Em meio à turbulência que elevou a internet à condição de protagonista na área de comunicação e uma das principais captadoras de recursos publicitários, as grandes companhias ainda não deixaram de exercer influência na produção de notícias na internet, embora seu poder tenha sido abalado. Tom Rosenstiel, em artigo publicado no The Washington Post em abril de 2011, traz alguns dados sobre a questão. Em 2010, a internet ultrapassou pela primeira vez os jornais como a plataforma na qual os estadunidenses se informam regularmente. De acordo com pesquisa do Pew Research Center, 46% dos adultos dizem consultar a rede para acessar notícias pelo menos três vezes por semana, enquanto 40% leem jornais com a mesma frequência. Mas quem produz a notícia que é consumida por essas pessoas?

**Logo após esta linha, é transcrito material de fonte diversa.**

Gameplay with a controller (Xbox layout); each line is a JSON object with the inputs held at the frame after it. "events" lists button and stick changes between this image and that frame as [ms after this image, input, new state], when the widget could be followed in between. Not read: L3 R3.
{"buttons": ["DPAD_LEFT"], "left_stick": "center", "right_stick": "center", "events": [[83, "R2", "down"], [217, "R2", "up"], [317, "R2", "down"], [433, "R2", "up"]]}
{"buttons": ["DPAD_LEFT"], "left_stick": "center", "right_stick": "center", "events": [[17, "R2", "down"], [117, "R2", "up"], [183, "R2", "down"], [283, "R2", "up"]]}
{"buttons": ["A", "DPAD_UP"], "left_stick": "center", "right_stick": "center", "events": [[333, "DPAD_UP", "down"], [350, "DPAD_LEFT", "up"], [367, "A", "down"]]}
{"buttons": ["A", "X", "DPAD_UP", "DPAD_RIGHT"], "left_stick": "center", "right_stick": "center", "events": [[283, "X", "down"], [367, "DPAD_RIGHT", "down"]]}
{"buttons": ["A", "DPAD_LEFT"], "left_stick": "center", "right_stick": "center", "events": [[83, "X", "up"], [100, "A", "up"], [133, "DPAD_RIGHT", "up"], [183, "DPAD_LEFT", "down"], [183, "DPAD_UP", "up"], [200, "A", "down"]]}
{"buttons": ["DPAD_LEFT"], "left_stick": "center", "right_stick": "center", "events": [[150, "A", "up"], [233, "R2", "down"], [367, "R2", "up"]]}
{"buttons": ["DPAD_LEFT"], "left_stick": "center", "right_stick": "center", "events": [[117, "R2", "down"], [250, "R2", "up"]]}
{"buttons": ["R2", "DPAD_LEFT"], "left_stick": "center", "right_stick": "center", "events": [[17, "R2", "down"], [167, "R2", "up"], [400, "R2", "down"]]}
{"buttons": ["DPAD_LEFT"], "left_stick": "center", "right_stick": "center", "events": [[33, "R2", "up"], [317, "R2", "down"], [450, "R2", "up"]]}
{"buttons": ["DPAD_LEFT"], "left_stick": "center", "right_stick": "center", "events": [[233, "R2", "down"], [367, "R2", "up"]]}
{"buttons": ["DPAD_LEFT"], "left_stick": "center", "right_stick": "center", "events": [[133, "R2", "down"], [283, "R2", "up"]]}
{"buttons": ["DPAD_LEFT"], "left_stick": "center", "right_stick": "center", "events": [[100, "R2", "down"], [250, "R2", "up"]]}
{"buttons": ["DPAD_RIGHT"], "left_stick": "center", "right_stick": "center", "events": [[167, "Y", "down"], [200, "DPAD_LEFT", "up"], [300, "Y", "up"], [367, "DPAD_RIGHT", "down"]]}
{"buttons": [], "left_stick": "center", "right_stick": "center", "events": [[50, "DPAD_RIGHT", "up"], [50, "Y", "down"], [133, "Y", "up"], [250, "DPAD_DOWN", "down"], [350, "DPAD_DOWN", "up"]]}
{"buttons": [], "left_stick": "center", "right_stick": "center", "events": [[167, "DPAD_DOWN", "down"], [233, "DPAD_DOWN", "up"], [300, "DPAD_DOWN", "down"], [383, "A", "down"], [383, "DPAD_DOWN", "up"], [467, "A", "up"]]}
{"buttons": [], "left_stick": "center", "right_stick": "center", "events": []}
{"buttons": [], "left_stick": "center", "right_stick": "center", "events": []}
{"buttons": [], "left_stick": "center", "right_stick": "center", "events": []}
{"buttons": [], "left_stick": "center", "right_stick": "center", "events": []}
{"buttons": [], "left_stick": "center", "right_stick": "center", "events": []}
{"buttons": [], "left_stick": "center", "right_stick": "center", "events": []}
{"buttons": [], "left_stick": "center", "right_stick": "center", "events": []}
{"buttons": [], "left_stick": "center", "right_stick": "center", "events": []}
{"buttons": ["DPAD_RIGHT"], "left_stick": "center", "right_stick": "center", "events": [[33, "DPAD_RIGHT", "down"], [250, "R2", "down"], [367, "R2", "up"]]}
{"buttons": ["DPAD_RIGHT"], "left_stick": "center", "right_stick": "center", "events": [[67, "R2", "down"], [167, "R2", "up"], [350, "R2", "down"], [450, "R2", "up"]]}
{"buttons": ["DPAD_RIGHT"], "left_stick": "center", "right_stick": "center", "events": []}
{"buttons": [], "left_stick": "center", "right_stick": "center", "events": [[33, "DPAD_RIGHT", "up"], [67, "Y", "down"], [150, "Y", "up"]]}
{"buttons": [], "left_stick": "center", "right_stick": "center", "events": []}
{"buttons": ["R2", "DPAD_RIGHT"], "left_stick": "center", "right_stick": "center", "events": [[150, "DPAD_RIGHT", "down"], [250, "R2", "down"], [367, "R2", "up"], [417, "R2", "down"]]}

Aí está o nó que ainda garante poder aos grandes grupos de comunicação. Dos 25 sites de notícias mais populares nos EUA, dois são de tradicionais grupos de mídia, o The New York Times e a CNN, enquanto outros grandes atores, que nasceram na web, conseguem chamar leitura com agregadores de notícias, como o Yahoo ou o Google Notícias. Rosenstiel aponta que, dos 200 sites de notícias com maior tráfego, 81 % são meios tradicionais ou agregadores que republicam suas informações.
Novos caminhos do jornalismo
Em abril deste ano, o jornalista Carlos Castilho publicou um artigo no Observatório da Imprensa, no qual refletia sobre como seria a cobertura do caso Watergate (que completa 40 anos em junho) hoje, com o advento das novas tecnologias. “A lista de comparações entre o Watergate analógico dos anos 1970 e os escândalos contemporâneos têm uma diferença fundamental. Há 40 anos, a imprensa tinha o controle sobre a divulgação das acusações, investigações e acusações porque era o principal canal de informações para o público. Hoje, ela continua dependente de ‘gargantas profundas’, como mostram os escândalos recentes em Brasília, mas tem que competir com blogs e qualquer jornalista com acesso à internet.”
Essa é uma diferença fundamental. Os jornalistas e os donos da mídia não falam mais sozinhos, uma situação nova que obriga à reflexão da própria prática jornalística. Quando uma notícia equivocada é divulgada, pode ser contestada de pronto pelas redes sociais. Um dos exemplos mais bem-acabados de tal ação foi o já clássico episódio da bolinha de papel que atingiu o então candidato à presidência da República José Serra, em 2012. O fato, que em um primeiro momento foi relatado como tendo sido uma agressão grave, foi desconstruído na rede, obrigando a Rede Globo, que havia bancado a primeira versão, a “responder” aos internautas utilizando quase dez minutos de seu principal noticiário, o Jornal Nacional.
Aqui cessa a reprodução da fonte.